*** Raw data Section Begins ***

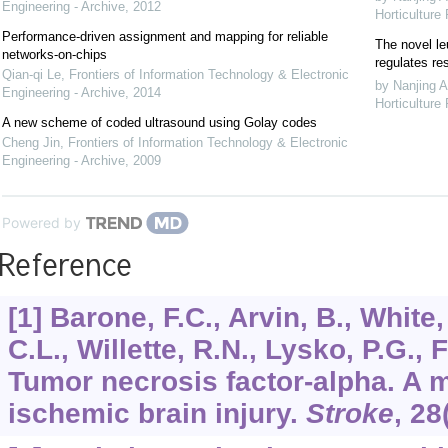
Engineering - Archive
,
2012
Horticulture
Performance-driven assignment and mapping for reliable
The novel le
networks-on-chips
regulates re
Qian-qi Le
,
Frontiers of Information Technology & Electronic
by Nanjing A
Engineering - Archive
,
2014
Horticulture
A new scheme of coded ultrasound using Golay codes
Cheng Jin
,
Frontiers of Information Technology & Electronic
Engineering - Archive
,
2009
Powered by
Reference
[1] Barone, F.C., Arvin, B., White,
C.L., Willette, R.N., Lysko, P.G., 
Tumor necrosis factor-alpha. A m
ischemic brain injury.
Stroke
,
28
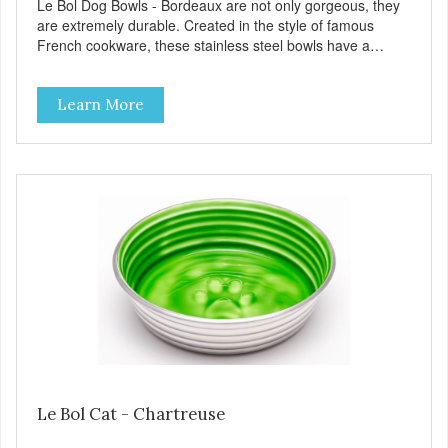
Le Bol Dog Bowls - Bordeaux are not only gorgeous, they
are extremely durable. Created in the style of famous
French cookware, these stainless steel bowls have a
brightly colored ceramic-like interior. The glazed overstain
effect highlights the ribbed walls and embossed paw in the
Learn More
bottom. The integrated rubber base makes them skid and
noise-free. And of course, they are top-rack dishwasher
safe. Product Facts: Bacteria Resistant Ceramic-like
Interior Sturdy stainless steel body Skid-free rubber base
Dishwasher safe
Le Bol Cat - Chartreuse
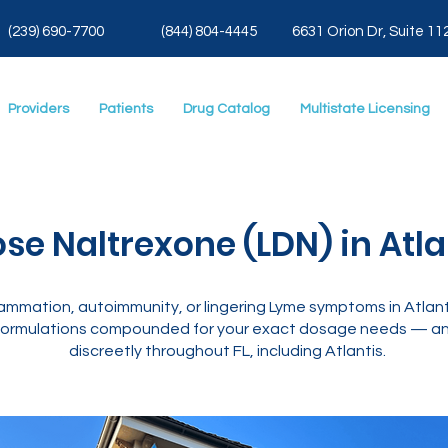
(239) 690-7700
(844) 804-4445
6631 Orion Dr, Suite 11
Providers
Patients
Drug Catalog
Multistate Licensing
se Naltrexone (LDN) in Atlan
mmation, autoimmunity, or lingering Lyme symptoms in Atlanti
ormulations compounded for your exact dosage needs — and
discreetly throughout FL, including Atlantis.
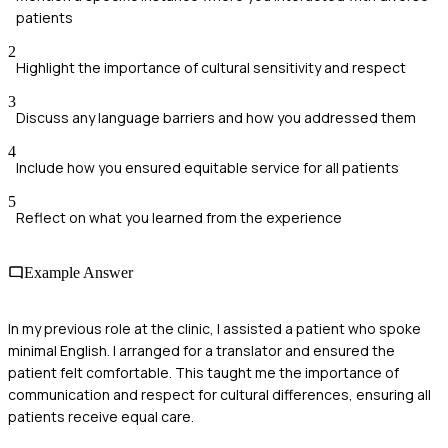
patients
2
Highlight the importance of cultural sensitivity and respect
3
Discuss any language barriers and how you addressed them
4
Include how you ensured equitable service for all patients
5
Reflect on what you learned from the experience
Example Answer
In my previous role at the clinic, I assisted a patient who spoke
minimal English. I arranged for a translator and ensured the
patient felt comfortable. This taught me the importance of
communication and respect for cultural differences, ensuring all
patients receive equal care.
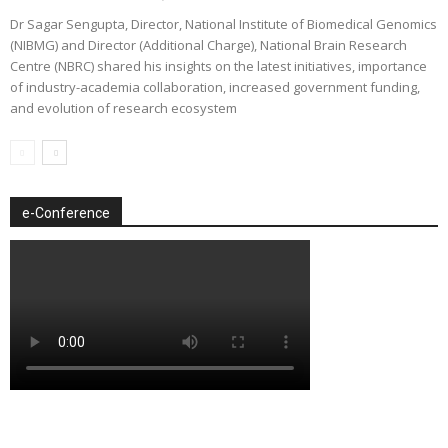
Dr Sagar Sengupta, Director, National Institute of Biomedical Genomics
(NIBMG) and Director (Additional Charge), National Brain Research
Centre (NBRC) shared his insights on the latest initiatives, importance
of industry-academia collaboration, increased government funding,
and evolution of research ecosystem
e-Conference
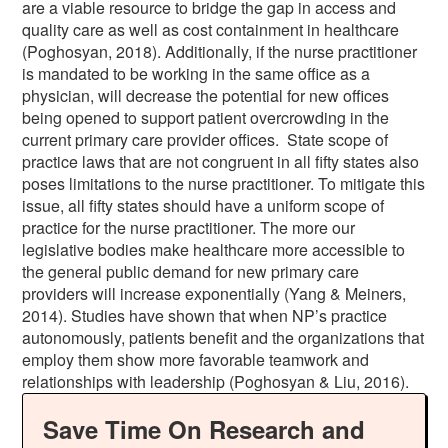
are a viable resource to bridge the gap in access and
quality care as well as cost containment in healthcare
(Poghosyan, 2018). Additionally, if the nurse practitioner
is mandated to be working in the same office as a
physician, will decrease the potential for new offices
being opened to support patient overcrowding in the
current primary care provider offices. State scope of
practice laws that are not congruent in all fifty states also
poses limitations to the nurse practitioner. To mitigate this
issue, all fifty states should have a uniform scope of
practice for the nurse practitioner. The more our
legislative bodies make healthcare more accessible to
the general public demand for new primary care
providers will increase exponentially (Yang & Meiners,
2014). Studies have shown that when NP’s practice
autonomously, patients benefit and the organizations that
employ them show more favorable teamwork and
relationships with leadership (Poghosyan & Liu, 2016).
Save Time On Research and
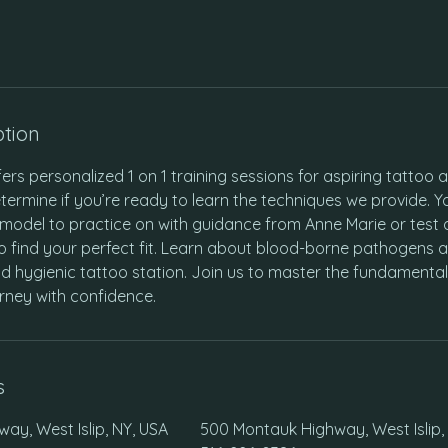
ption
fers personalized 1 on 1 training sessions for aspiring tattoo art
termine if you’re ready to learn the techniques we provide. Y
model to practice on with guidance from Anne Marie or test 
o find your perfect fit. Learn about blood-borne pathogens 
d hygienic tattoo station. Join us to master the fundamental
rney with confidence.
s
ay, West Islip, NY, USA
500 Montauk Highway, West Islip,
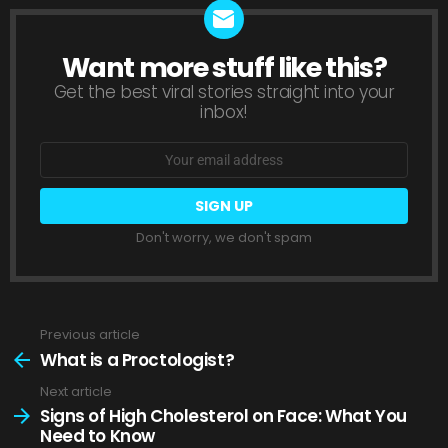
Want more stuff like this?
NEWSLETTER
Get the best viral stories straight into your
inbox!
Email
address:
Don't worry, we don't spam
Previous article
See
more
What is a Proctologist?
Next article
Signs of High Cholesterol on Face: What You
Need to Know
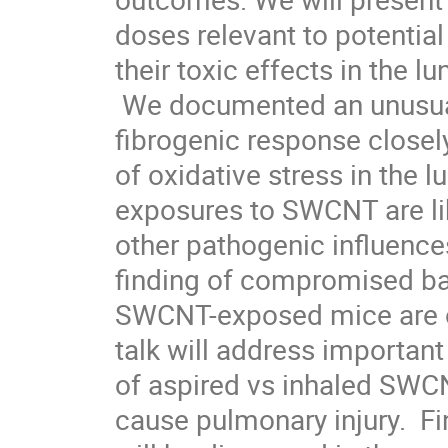
doses relevant to potentia
their toxic effects in the l
 We documented an unusual and robust inflammatory and

fibrogenic response closel
of oxidative stress in the l
exposures to SWCNT are lik
other pathogenic influences,
finding of compromised bact
SWCNT-exposed mice are of
talk will address important 
of aspired vs inhaled SWCNT 
cause pulmonary injury.  Fi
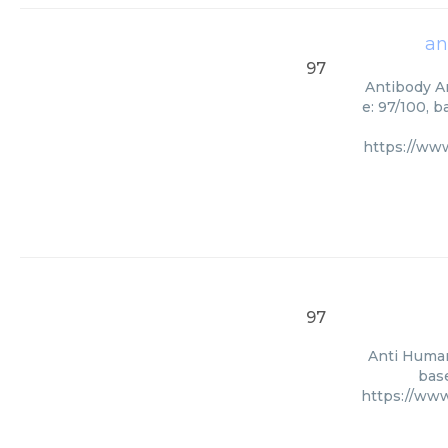
an
97
Antibody An
e: 97/100, 
https://ww
97
Anti Human
base
https://ww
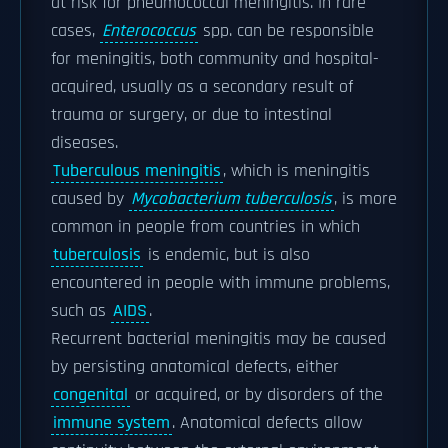
at risk for pneumococcal meningitis. In rare
cases,
Enterococcus
spp. can be responsible
for meningitis, both community and hospital-
acquired, usually as a secondary result of
trauma or surgery, or due to intestinal
diseases.
Tuberculous meningitis
, which is meningitis
caused by
Mycobacterium tuberculosis
, is more
common in people from countries in which
tuberculosis
is endemic, but is also
encountered in people with immune problems,
such as
AIDS
.
Recurrent bacterial meningitis may be caused
by persisting anatomical defects, either
congenital
or acquired, or by disorders of the
immune system
. Anatomical defects allow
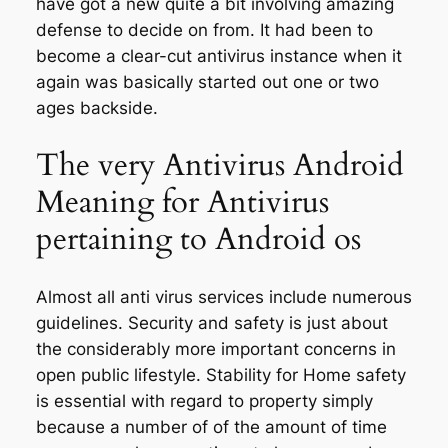
have got a new quite a bit involving amazing
defense to decide on from. It had been to
become a clear-cut antivirus instance when it
again was basically started out one or two
ages backside.
The very Antivirus Android
Meaning for Antivirus
pertaining to Android os
Almost all anti virus services include numerous
guidelines. Security and safety is just about
the considerably more important concerns in
open public lifestyle. Stability for Home safety
is essential with regard to property simply
because a number of of the amount of time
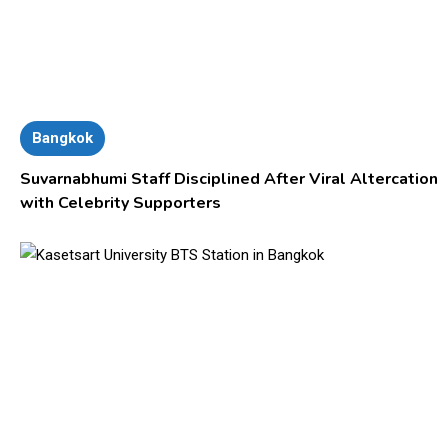
Bangkok
Suvarnabhumi Staff Disciplined After Viral Altercation
with Celebrity Supporters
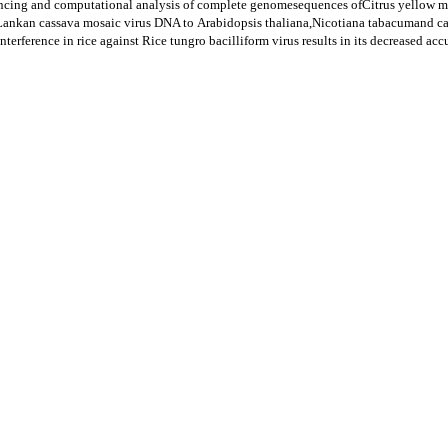
ncing and computational analysis of complete genomesequences ofCitrus yellow m
i Lankan cassava mosaic virus DNA to Arabidopsis thaliana,Nicotiana tabacumand c
rference in rice against Rice tungro bacilliform virus results in its decreased ac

*** Raw data Section Ends ***

Exercise aim >>
Go through the entries above and write them out again exactly, images left behind.

Answer space >>
Engineering - Archive
,
2012
Horticulture
Performance-driven assignment and mapping for reliable
The novel le
networks-on-chips
regulates re
Qian-qi Le
,
Frontiers of Information Technology & Electronic
by Nanjing A
Engineering - Archive
,
2014
Horticulture
A new scheme of coded ultrasound using Golay codes
Cheng Jin
,
Frontiers of Information Technology & Electronic
Engineering - Archive
,
2009
Powered by
Reference
[1] Barone, F.C., Arvin, B., White,
C.L., Willette, R.N., Lysko, P.G., 
Tumor necrosis factor-alpha. A m
ischemic brain injury.
Stroke
,
28
Le Bol Dog Bowls - Bordeaux are not only gorgeous, they
are extremely durable. Created in the style of famous
French cookware, these stainless steel bowls have a
brightly colored ceramic-like interior. The glazed overstain
effect highlights the ribbed walls and embossed paw in the
Learn More
bottom. The integrated rubber base makes them skid and
noise-free. And of course, they are top-rack dishwasher
safe. Product Facts: Bacteria Resistant Ceramic-like
Interior Sturdy stainless steel body Skid-free rubber base
Dishwasher safe
Le Bol Cat - Chartreuse
(239) 690-7700
(844) 804-4445
6631 Orion Dr, Suite 11
Providers
Patients
Drug Catalog
Multistate Licensing
se Naltrexone (LDN) in Atlan
mmation, autoimmunity, or lingering Lyme symptoms in Atlanti
ormulations compounded for your exact dosage needs — and
discreetly throughout FL, including Atlantis.
patients
2
Highlight the importance of cultural sensitivity and respect
3
Discuss any language barriers and how you addressed them
4
Include how you ensured equitable service for all patients
5
Reflect on what you learned from the experience
Example Answer
In my previous role at the clinic, I assisted a patient who spoke
minimal English. I arranged for a translator and ensured the
patient felt comfortable. This taught me the importance of
communication and respect for cultural differences, ensuring all
patients receive equal care.
Dr Sagar Sengupta, Director, National Institute of Biomedical Genomics
(NIBMG) and Director (Additional Charge), National Brain Research
Centre (NBRC) shared his insights on the latest initiatives, importance
of industry-academia collaboration, increased government funding,
and evolution of research ecosystem
e-Conference
are a viable resource to bridge the gap in access and
quality care as well as cost containment in healthcare
(Poghosyan, 2018). Additionally, if the nurse practitioner
is mandated to be working in the same office as a
physician, will decrease the potential for new offices
being opened to support patient overcrowding in the
current primary care provider offices. State scope of
practice laws that are not congruent in all fifty states also
poses limitations to the nurse practitioner. To mitigate this
issue, all fifty states should have a uniform scope of
practice for the nurse practitioner. The more our
legislative bodies make healthcare more accessible to
the general public demand for new primary care
providers will increase exponentially (Yang & Meiners,
2014). Studies have shown that when NP’s practice
autonomously, patients benefit and the organizations that
employ them show more favorable teamwork and
relationships with leadership (Poghosyan & Liu, 2016).
Save Time On Research and
ption
fers personalized 1 on 1 training sessions for aspiring tattoo art
termine if you’re ready to learn the techniques we provide. Y
model to practice on with guidance from Anne Marie or test 
o find your perfect fit. Learn about blood-borne pathogens 
d hygienic tattoo station. Join us to master the fundamental
rney with confidence.
s
ay, West Islip, NY, USA
500 Montauk Highway, West Islip,
Want more stuff like this?
NEWSLETTER
Get the best viral stories straight into your
inbox!
Email
address:
Don't worry, we don't spam
Previous article
See
more
What is a Proctologist?
Next article
Signs of High Cholesterol on Face: What You
Need to Know
doses relevant to potentia
their toxic effects in the l
 We documented an unusual and robust inflammatory and

fibrogenic response closel
of oxidative stress in the l
exposures to SWCNT are lik
other pathogenic influences,
finding of compromised bact
SWCNT-exposed mice are of
talk will address important 
of aspired vs inhaled SWCNT 
cause pulmonary injury.  Fi
an
97
Antibody An
e: 97/100, 
https://ww
97
Anti Human
base
https://ww
at risk for pneumococcal meningitis. In rare
cases,
Enterococcus
spp. can be responsible
for meningitis, both community and hospital-
acquired, usually as a secondary result of
trauma or surgery, or due to intestinal
diseases.
Tuberculous meningitis
, which is meningitis
caused by
Mycobacterium tuberculosis
, is more
common in people from countries in which
tuberculosis
is endemic, but is also
encountered in people with immune problems,
such as
AIDS
.
Recurrent bacterial meningitis may be caused
by persisting anatomical defects, either
congenital
or acquired, or by disorders of the
immune system
. Anatomical defects allow
have got a new quite a bit involving amazing
defense to decide on from. It had been to
become a clear-cut antivirus instance when it
again was basically started out one or two
ages backside.
The very Antivirus Android
Meaning for Antivirus
pertaining to Android os
Almost all anti virus services include numerous
guidelines. Security and safety is just about
the considerably more important concerns in
open public lifestyle. Stability for Home safety
is essential with regard to property simply
because a number of of the amount of time
Bangkok
Suvarnabhumi Staff Disciplined After Viral Altercation
with Celebrity Supporters
ncing and computational analysis of complete genomesequences ofCitrus yellow m
i Lankan cassava mosaic virus DNA to Arabidopsis thaliana,Nicotiana tabacumand c
rference in rice against Rice tungro bacilliform virus results in its decreased ac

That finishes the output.